» Prompt:
Your response should be a copy of each line in the listing below that includes the word "addrIn".

» Given data:
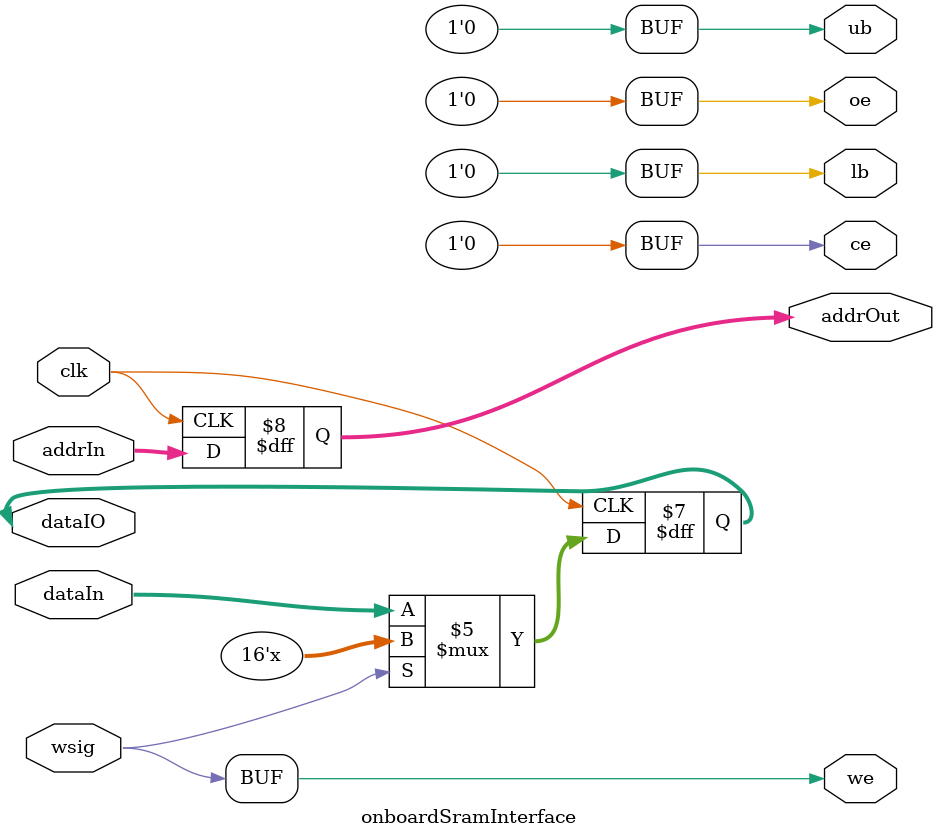
<source format=v>
module main(
	SRAM_DQ, SRAM_ADDR, SRAM_LB_N, SRAM_UB_N, SRAM_CE_N, SRAM_OE_N, SRAM_WE_N,
	LEDR,
	SW, CLOCK_50, KEY
	);
	inout  [15:0] SRAM_DQ;
	output [17:0] SRAM_ADDR;
	output SRAM_LB_N, SRAM_UB_N, SRAM_CE_N, SRAM_OE_N, SRAM_WE_N;
	
	output [4:0] LEDR;
	input  [9:0] SW;
	input  [3:3] KEY;
	input  CLOCK_50;
	
	//onboardSramInterface(lb, ub, ce, oe, we, dataIO, addrOut, addrIn, dataIn, wsig, clk);
	onboardSramInterface INTR0(SRAM_LB_N, SRAM_UB_N, SRAM_CE_N, SRAM_OE_N, SRAM_WE_N, SRAM_DQ, SRAM_ADDR, {13'b0, SW[9:5]}, {11'b0, SW[4:0]}, KEY[3], CLOCK_50);
	assign LEDR = SRAM_DQ[4:0];
endmodule

module onboardSramInterface(lb, ub, ce, oe, we, dataIO, addrOut, addrIn, dataIn, wsig, clk);
	output lb, ub, ce, oe, we;
	inout  reg [15:0] dataIO;
	output reg [17:0] addrOut;
	input  [17:0] addrIn;
	input  [15:0] dataIn;
	input  wsig, clk;
	
	assign {lb, ub, ce, oe} = 4'b0;
	assign we = wsig;
	
	always @(posedge clk) begin
		addrOut <= addrIn;
	end
	
	always @(posedge clk) begin
		if(~we) 
			dataIO = dataIn;
		else
			dataIO = 16'bz;
	end
endmodule

</source>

» Exercise solution:
	//onboardSramInterface(lb, ub, ce, oe, we, dataIO, addrOut, addrIn, dataIn, wsig, clk);
module onboardSramInterface(lb, ub, ce, oe, we, dataIO, addrOut, addrIn, dataIn, wsig, clk);
	input  [17:0] addrIn;
		addrOut <= addrIn;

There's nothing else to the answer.